El mal progresista
En el universo particular de la comunicación, pasamos del argumento al relato con la misma facilidad que convertimos el sosiego en escándalo y transitamos de la fabulación al hecho, sin distinción ni grises. Todo es un artefacto de consumo unívoco, que genera seguidores de endorfinas, más proclives a la reacción de víscera que a la decisión sensata. La polarización actual es fruto del intento de una parte del mundo por imponer un relato y un nuevo orden moral y la resistencia de la contraparte por modificar ese estado de las cosas que, mejor que peor, venía funcionando. A los que trabajan por cambiar el statu quo por una nueva realidad donde la manzana ya no se llama manzana ni a un dictador se le puede llamar dictador, se le opone una sociedad que huye de confundir moderación con tibieza y equidistancia con firmeza. A los primeros les gusta decir que un almendro puede dar almendras, o nueces, imposible natural que niegan con razón los segundos. Pero mientras los que defienden que el nogal puede ofrecer melones porque lo importante es cómo se sienta la nuez, los segundos llaman a esa aberración léxica, moral y conceptual, aberración. Para los hiperventilados de la falsaria centralidad y la moderación acomplejada, se puede estar tranquilo en las formas y decir aberración, como también huir del histrionismo y definir a un autócrata como autócrata.

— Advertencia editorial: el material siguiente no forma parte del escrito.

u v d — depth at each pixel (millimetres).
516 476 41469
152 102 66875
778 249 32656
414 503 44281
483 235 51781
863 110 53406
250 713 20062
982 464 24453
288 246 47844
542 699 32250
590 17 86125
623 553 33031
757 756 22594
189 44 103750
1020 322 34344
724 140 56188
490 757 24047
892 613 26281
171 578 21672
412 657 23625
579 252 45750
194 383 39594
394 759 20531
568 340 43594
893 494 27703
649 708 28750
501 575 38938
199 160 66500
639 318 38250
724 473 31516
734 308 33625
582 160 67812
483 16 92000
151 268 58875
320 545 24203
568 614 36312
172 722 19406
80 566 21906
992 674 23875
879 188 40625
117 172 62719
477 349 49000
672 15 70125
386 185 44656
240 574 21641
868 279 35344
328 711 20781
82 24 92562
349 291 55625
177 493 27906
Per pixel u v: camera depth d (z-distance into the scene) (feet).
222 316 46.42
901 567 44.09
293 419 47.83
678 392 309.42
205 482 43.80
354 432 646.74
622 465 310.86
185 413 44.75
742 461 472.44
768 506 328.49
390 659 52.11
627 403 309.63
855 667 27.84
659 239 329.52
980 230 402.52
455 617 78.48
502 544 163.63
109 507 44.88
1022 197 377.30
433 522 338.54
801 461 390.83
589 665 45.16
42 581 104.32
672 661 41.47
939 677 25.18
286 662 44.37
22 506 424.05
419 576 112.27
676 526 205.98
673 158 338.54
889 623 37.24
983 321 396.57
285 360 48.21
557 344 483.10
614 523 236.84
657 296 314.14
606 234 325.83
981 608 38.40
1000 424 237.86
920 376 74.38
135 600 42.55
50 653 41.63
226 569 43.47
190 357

Cuando Lakoff discernía entre el perfil político paternalista del autoritario, dotándole al primero de un aura de progreso protectora y al segundo una impronta de dureza militar, estaba alterando el ecosistema moral para las siguientes generaciones en Estados Unidos, las mismas que desde púlpitos académicos, tribunas mediáticas y lujo guolestrit han fabricado una alternativa woke, que pasa por destruir el orden establecido y construir otro más acorde al desvarío de la élite de Hollywood y el gran capital progre, donde la realidad biológica y jurídica sea sustituida por planteamientos sentimentales y emotivos, conscientes de que la victimización da más réditos que la razón y la percepción es más poderosa que la ley.

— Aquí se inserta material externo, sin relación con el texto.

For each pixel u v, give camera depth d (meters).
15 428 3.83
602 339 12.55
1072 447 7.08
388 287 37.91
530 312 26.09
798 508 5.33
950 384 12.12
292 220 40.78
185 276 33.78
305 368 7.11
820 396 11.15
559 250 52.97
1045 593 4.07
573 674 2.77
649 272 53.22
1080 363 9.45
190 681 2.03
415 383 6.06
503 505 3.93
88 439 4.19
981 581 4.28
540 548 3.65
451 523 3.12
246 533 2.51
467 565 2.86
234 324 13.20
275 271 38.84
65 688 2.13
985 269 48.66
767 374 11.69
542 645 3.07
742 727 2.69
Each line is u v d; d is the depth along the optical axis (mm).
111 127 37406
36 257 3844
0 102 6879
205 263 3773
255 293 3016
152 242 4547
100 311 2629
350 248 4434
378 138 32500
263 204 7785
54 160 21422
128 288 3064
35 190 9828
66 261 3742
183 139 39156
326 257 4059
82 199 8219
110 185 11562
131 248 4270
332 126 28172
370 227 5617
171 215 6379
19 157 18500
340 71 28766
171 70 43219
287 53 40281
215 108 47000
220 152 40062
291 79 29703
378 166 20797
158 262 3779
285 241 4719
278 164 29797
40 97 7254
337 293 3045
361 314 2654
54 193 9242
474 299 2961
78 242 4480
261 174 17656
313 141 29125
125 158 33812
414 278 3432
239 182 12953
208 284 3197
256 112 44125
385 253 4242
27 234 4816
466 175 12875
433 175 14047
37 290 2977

Sucede que a quienes deseamos seguir conservando una idea de la lógica, el sentido común y la naturaleza conforme a las leyes inmutables que estas nos han dejado a lo largo de la historia, se nos llama fascistas, ultraderecha y otros epítetos originales creados por esa factoría de odio, rencor y envidia llamada izquierda. Y los que defienden con crudeza leyes que alteran el resultado natural de la evolución, violentan las normas que rigen la convivencia de una sociedad o hacen negocio con cada causita inventada, se les llama progresistas. Así, cargarte la igualdad de todos los españoles es progresista porque lo hace un gobierno que se autodefine como tal, mientras que defender el artículo catorce de la Constitución que protege ese derecho te convierte en reaccionario por la misma maquinaría mediática y palmera del gobierno y sus acólitos.
Hasta ahora, intentábamos explicar a los progres que no se puede ser progresista y celebrar leyes que sacan violadores a la calle, ni pactar con tipos que celebraban los asesinatos y los coches bomba o gobernar con los votos de la burguesía independentista catalana y vasca, de tradición xenófoba y totalitaria. Pero en la alteración lógica de los argumentos, cada decisión y acción política del Gobierno más autoritario y corrupto de la historia reciente de España, se convierte en progresista, y con ello, seducen a su abducido ejército de votantes zombies, a los que cualquier alteración de la democracia es abrazable mientras no gobierne la derecha. De este modo, todo lo que hace el Gobierno socialista, abusando de la sinécdoque, es progresista, aunque todo lo que haga el Gobierno socialista sirva para desmantelar el Estado de Derecho, la separación de poderes, la igualdad entre españoles y la propia democracia. Así operan desde Moncloa, Ferraz y sus satélites mediáticos, principales cómplices de la decadencia moral, económica y social que vivimos. Con una deuda pública disparada, un país enfrentado, una economía hundida y dependiente del dinero de Europa, unas instituciones colonizadas por el PSOE, un sistema putrefacto hasta las entrañas y una apatía estructural de la que sólo se sale a golpe de revolución o dictadura. Y a todo ello, los caraduras del régimen y quienes viven de él le llaman progresismo. Silencio.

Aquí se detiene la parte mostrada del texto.